SET TASK A:
From the interview below, list the things Kyo says had to be thought about when doing film.

Behind the Design is a new series of articles by Design Lyft where I speak to members of the Lyft Design team who have recently launched a major project or celebrated a big milestone. I’m thrilled to kick things off by sharing my chat with Kyo Kim, lead Product Designer for our new Rider app feature that allows users to request a ride for a friend.
David: So first off, I wanted to take a moment to congratulate you on a big milestone… Happy 2nd Lyftversary!
Kyo: Thank you so much!
David: I thought we could jump into things by asking you to tell us about the area of projects you focus on for our team at Lyft?
Kyo: So I’ve been at Lyft for two years, and I’ve been working on things small to large. Rider and driver onboarding, login and authentication, and consumer and driver-facing things like profile and identity for riders and drivers — establishing the core frameworks, as well as the improvements and interactions around how both types of users represent themselves on our platform. Keeping riders and drivers safe is a key consideration across all of these projects. I’ve also done a lot of projects that prevent fraud and transaction breakage.
And now request a ride for a friend or others, which is what we call the ability for Lyft users to order a ride for someone else — not just the usual use case of ordering a ride for themselves. I’ve worked on it for almost 10 months.
The journey to product design
David: Before we go deep on the new request a ride for others experience, can you tell us a little bit about your journey into becoming a product designer? How did you arrive at this career?
Kyo: Before I came to the US, 10 years ago, I was in Korea doing film directing. I made some shorts, movie and commercial video and as well as I did some party planning.
David: From party planning to product design? Wow.
Kyo: I was doing the filming and party planning in Korea and I came here to learn more skills and potentially go to Hollywood and become a better director. But I found I had to study English since I didn’t study it at all prior to that time. So I went to the English school starting with things like “Hi, how are you? How was your day?” those things. And there’s like one school called Academy of Art University in front of the English school. I was curious about it as I’ve been doing art since I was six years old. So I got into the school and my student advisor recommended me to the film program. But I realized I was in the wrong major.
David: So you initially wanted to study film but encountered some roadblocks. You started to do more new media-type projects, and found you had a talent for it?
Kyo: Yeah. I started to realize that maybe this was more fun than film. Because when I was doing the film, I was so stressed. I had to think about team management, time, budget, location, but here I could sit in front of the computer and take care of my audience: the users. I think this is another way to make a good experience for an audience or “customer”. It was easy to shift my focus.
David: That’s awesome that things clicked over for you so clearly. How did you land your first internship? What was that experience like?
Kyo: I thought, I am studying this new field, maybe I should get an internship experience before I go back to Korea. I didn’t have a mentor or advisor, but I shipped some stuff out, and luckily, I got my first internship at Zillow. When I got there, it was not the experience I expected at all. I was amazed because when I was in Korea at my first internship in film, my job consisted of making coffee and copying things. And I thought that was the interns’ responsibility. I remember my first day at Zillow, I tried to make or get coffee for my manager. And she said, “You don’t have to do this. Why are you making coffee?” She was looking at me weird.
David: You had a very different perception of what the internship experience meant.

Extracted records
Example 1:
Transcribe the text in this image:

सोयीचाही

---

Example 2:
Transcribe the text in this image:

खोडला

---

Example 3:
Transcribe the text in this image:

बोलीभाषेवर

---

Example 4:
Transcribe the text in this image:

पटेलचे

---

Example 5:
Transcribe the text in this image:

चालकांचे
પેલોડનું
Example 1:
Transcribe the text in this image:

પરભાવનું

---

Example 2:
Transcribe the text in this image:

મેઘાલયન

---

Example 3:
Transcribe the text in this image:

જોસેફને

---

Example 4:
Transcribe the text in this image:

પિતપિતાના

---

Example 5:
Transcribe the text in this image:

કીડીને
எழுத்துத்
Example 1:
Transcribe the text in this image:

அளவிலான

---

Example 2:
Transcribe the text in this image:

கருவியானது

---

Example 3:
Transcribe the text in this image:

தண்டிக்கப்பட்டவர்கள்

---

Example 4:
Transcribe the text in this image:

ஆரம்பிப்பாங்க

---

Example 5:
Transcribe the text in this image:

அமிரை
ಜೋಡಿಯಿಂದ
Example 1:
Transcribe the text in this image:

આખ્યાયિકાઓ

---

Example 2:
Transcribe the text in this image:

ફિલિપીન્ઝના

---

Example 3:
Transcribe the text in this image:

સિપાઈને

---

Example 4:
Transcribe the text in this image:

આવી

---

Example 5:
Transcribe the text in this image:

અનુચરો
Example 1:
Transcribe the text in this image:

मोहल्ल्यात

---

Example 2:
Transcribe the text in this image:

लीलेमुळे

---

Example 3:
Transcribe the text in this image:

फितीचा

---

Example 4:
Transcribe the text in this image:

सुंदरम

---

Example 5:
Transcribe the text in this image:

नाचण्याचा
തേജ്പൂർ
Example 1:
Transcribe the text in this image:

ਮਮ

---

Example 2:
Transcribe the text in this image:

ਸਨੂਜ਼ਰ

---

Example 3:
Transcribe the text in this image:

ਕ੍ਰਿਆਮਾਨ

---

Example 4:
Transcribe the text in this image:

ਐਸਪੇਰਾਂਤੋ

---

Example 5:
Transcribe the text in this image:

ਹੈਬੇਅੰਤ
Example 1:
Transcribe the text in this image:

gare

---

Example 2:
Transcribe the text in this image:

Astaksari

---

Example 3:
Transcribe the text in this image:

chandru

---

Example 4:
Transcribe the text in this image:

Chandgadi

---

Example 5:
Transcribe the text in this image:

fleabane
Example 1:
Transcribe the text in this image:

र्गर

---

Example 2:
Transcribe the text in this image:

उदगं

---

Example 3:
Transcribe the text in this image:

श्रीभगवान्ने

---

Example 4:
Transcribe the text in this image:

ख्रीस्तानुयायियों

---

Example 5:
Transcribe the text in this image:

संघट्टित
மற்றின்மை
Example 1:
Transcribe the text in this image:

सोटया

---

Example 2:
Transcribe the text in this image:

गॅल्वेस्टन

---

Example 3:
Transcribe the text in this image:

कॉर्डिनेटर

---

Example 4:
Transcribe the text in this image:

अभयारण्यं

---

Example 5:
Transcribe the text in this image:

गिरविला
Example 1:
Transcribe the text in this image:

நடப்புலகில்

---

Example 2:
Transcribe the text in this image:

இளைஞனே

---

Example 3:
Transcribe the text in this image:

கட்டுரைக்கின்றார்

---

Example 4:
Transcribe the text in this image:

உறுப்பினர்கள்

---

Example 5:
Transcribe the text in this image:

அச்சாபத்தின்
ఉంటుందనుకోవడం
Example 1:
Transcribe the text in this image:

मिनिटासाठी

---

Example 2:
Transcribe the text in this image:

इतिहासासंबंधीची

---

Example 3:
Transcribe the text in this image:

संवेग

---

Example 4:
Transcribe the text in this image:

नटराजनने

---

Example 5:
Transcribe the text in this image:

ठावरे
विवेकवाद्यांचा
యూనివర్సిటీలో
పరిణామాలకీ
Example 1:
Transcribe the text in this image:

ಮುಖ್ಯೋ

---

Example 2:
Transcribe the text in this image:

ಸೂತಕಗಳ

SET TASK B:
Render the rows above as a Markdown table with the columns No. and Line, numbering each line and leaving out blank lines. Begin at the first line of the rows and stop after the line that contains "ફિલિપીન્ઝના".

EXPECTED OUTPUT A:
Team management, time, budget, and location.

EXPECTED OUTPUT B:
| No. | Line |
|---|---|
| 1 | Example 1: |
| 2 | Transcribe the text in this image: |
| 3 | सोयीचाही |
| 4 | --- |
| 5 | Example 2: |
| 6 | Transcribe the text in this image: |
| 7 | खोडला |
| 8 | --- |
| 9 | Example 3: |
| 10 | Transcribe the text in this image: |
| 11 | बोलीभाषेवर |
| 12 | --- |
| 13 | Example 4: |
| 14 | Transcribe the text in this image: |
| 15 | पटेलचे |
| 16 | --- |
| 17 | Example 5: |
| 18 | Transcribe the text in this image: |
| 19 | चालकांचे |
| 20 | પેલોડનું |
| 21 | Example 1: |
| 22 | Transcribe the text in this image: |
| 23 | પરભાવનું |
| 24 | --- |
| 25 | Example 2: |
| 26 | Transcribe the text in this image: |
| 27 | મેઘાલયન |
| 28 | --- |
| 29 | Example 3: |
| 30 | Transcribe the text in this image: |
| 31 | જોસેફને |
| 32 | --- |
| 33 | Example 4: |
| 34 | Transcribe the text in this image: |
| 35 | પિતપિતાના |
| 36 | --- |
| 37 | Example 5: |
| 38 | Transcribe the text in this image: |
| 39 | કીડીને |
| 40 | எழுத்துத் |
| 41 | Example 1: |
| 42 | Transcribe the text in this image: |
| 43 | அளவிலான |
| 44 | --- |
| 45 | Example 2: |
| 46 | Transcribe the text in this image: |
| 47 | கருவியானது |
| 48 | --- |
| 49 | Example 3: |
| 50 | Transcribe the text in this image: |
| 51 | தண்டிக்கப்பட்டவர்கள் |
| 52 | --- |
| 53 | Example 4: |
| 54 | Transcribe the text in this image: |
| 55 | ஆரம்பிப்பாங்க |
| 56 | --- |
| 57 | Example 5: |
| 58 | Transcribe the text in this image: |
| 59 | அமிரை |
| 60 | ಜೋಡಿಯಿಂದ |
| 61 | Example 1: |
| 62 | Transcribe the text in this image: |
| 63 | આખ્યાયિકાઓ |
| 64 | --- |
| 65 | Example 2: |
| 66 | Transcribe the text in this image: |
| 67 | ફિલિપીન્ઝના |